This patch, originally by Kwok, auto-adjusts the default OpenMP target
arguments to set num_threads(1) when there are no parallel regions.
There may still be multiple teams in this case.
The result is that libgomp will not attempt to launch GPU threads that
will never get used.
OK to commit?
Andrew
OpenMP: Disable GPU threads when only teams are used
gcc/
* omp-expand.c (contains_threads): New.
(get_target_arguments): Add region argument.
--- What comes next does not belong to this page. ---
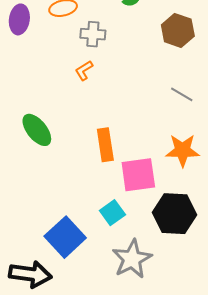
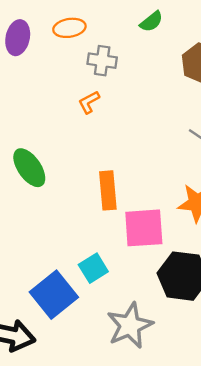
cyan square: (112, 213) -> (93, 268), moved

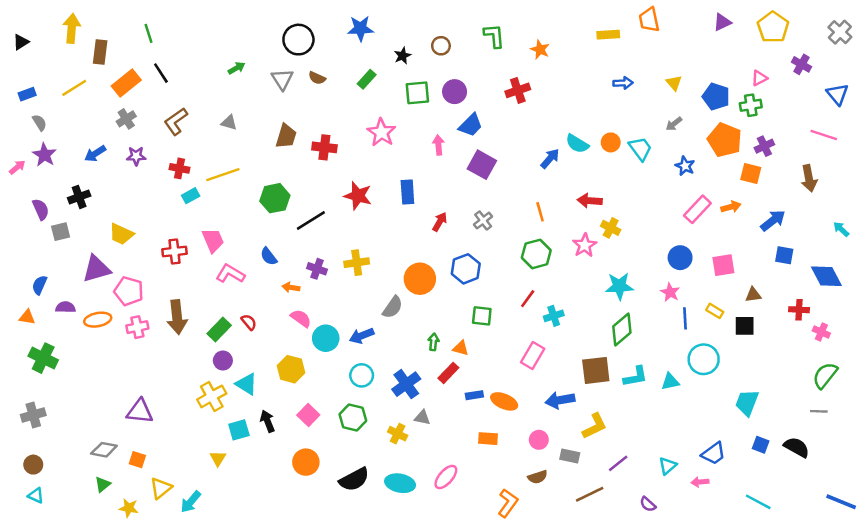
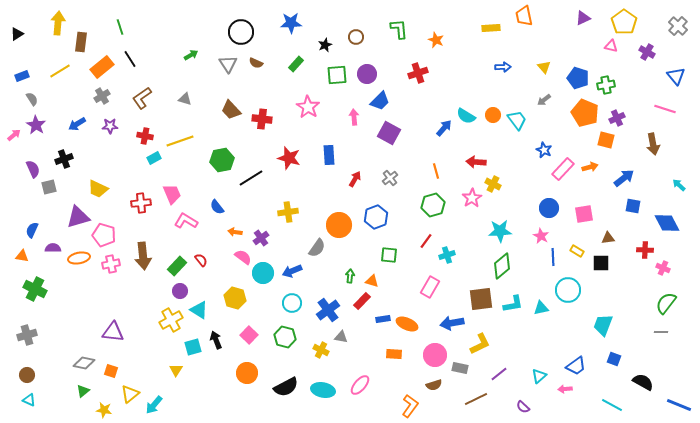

Set number of threads
to one if region does not contain threads.
(expand_omp_target): Add extra argument in call to
get_target_arguments.
Co-Authored-By: Andrew Stubbs <a...@codesourcery.com>
diff --git a/gcc/omp-expand.c b/gcc/omp-expand.c
index 0f07e51f7e8..6afe18d5ee0 100644
--- a/gcc/omp-expand.c
+++ b/gcc/omp-expand.c
@@ -8461,10 +8461,22 @@ push_target_argument_according_to_value (gimple_stmt_iterator *gsi, int device,
}
}
+static bool
+contains_threads (struct omp_region *region)
+{
+ if (!region)
+ return false;
+
+ return region->type == GIMPLE_OMP_PARALLEL
+ || contains_threads (region->inner)
+ || contains_threads (region->next);
+}
+
/* Create an array of arguments that is then passed to GOMP_target. */
static tree
-get_target_arguments (gimple_stmt_iterator *gsi, gomp_target *tgt_stmt)
+get_target_arguments (gimple_stmt_iterator *gsi, gomp_target *tgt_stmt,
+ struct omp_region *region)
{
auto_vec <tree, 6> args;
tree clauses = gimple_omp_target_clauses (tgt_stmt);
@@ -8481,6 +8493,11 @@ get_target_arguments (gimple_stmt_iterator *gsi, gomp_target *tgt_stmt)
t = OMP_CLAUSE_THREAD_LIMIT_EXPR (c);
else
t = integer_minus_one_node;
+
+ if (tree_int_cst_equal (t, integer_zero_node)
+ && !contains_threads (region->inner))
+ t = integer_one_node;
+
push_target_argument_according_to_value (gsi, GOMP_TARGET_ARG_DEVICE_ALL,
GOMP_TARGET_ARG_THREAD_LIMIT, t,
&args);
@@ -8994,7 +9011,7 @@ expand_omp_target (struct omp_region *region)
depend = build_int_cst (ptr_type_node, 0);
args.quick_push (depend);
if (start_ix == BUILT_IN_GOMP_TARGET)
- args.quick_push (get_target_arguments (&gsi, entry_stmt));
+ args.quick_push (get_target_arguments (&gsi, entry_stmt, region));
break;
case BUILT_IN_GOACC_PARALLEL:
if (lookup_attribute ("oacc serial", DECL_ATTRIBUTES (child_fn)) != NULL)